I did find info on Weil Bros & Sons of San Franciso, after a lengthy read, it sounds like things dwindeled after prohibition and the depression, there was no info on what the sons did or where they may have moved to, but it's quite possible the bottle you found maybe from where one or more of the sons ended up at.


----------



## yacorie (Sep 10, 2020)

I love that threaded glass top if that’s what it is


----------



## sandchip (Sep 10, 2020)

Don't know anything about it, but that is one killer little flask!


----------



## bottle-bud (Sep 10, 2020)

An ad from 1909 in the Jackson Daily News, Jackson Mississippi


----------



## willong (Sep 16, 2020)

yacorie said:


> I love that threaded glass top if that’s what it is


I'm guessing it is a shell cork on a glass stopper; but I'd like to know for sure. Either closure seems a bit unusual on a whiskey flask, no?


----------



## yacorie (Sep 17, 2020)

willong said:


> I'm guessing it is a shell cork on a glass stopper; but I'd like to know for sure.

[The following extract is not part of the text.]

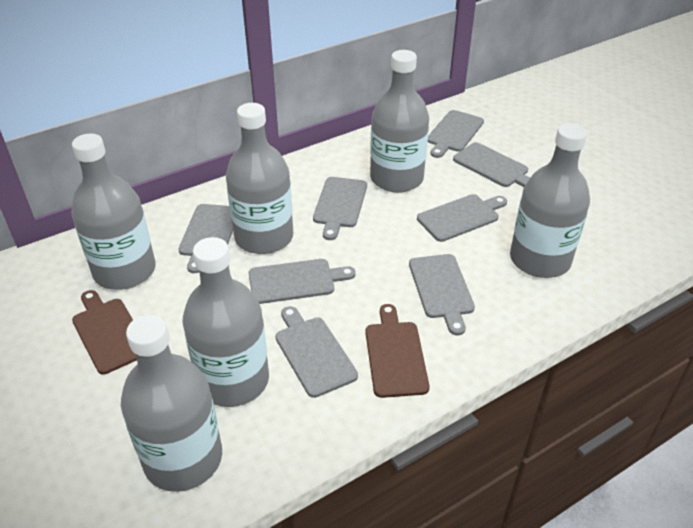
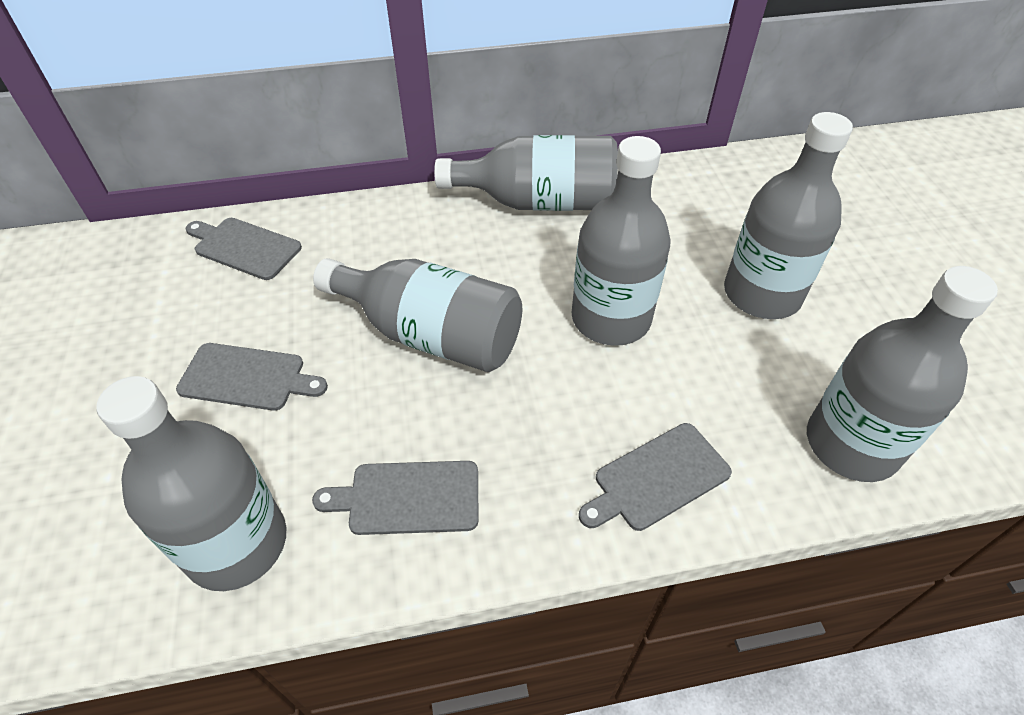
brown cutting board: 2 -> 0
grey cutting board: 8 -> 4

Either closure seems a bit unusual on a whiskey flask, no?



Yes


----------



## nhpharm (Sep 17, 2020)

Cork ring on a glass stopper was pretty ubiquitous on 1905-Prohibition flasks as far as I have seen.


----------



## Thetf2jack (Sep 17, 2020)

yacorie said:


> Yes


It is not threaded but that cork is what’s been in there for over a hundred years now, it is definitely original


----------



## ESmith (Sep 25, 2020)

Here's a similar bottle with the same stopper but no embossing. I thought about buying it but not sure a slick is worth it.


----------



## Warf rat (Sep 27, 2020)

Nice!


----------



## 102viadeluna (Jul 11, 2021)

Here's some info on H. Weil & Sons.




__





						WEIL & SCHWAB, Paducah, KY. (1890-1906)
					





					www.pre-pro.com


----------



## epackage (Jul 11, 2021)

Not undocumented but a great little flask...


----------



## KylerB-KY (Jul 14, 2021)

not undocumented, I've seen probable 10 of them before, not a rare bottle


----------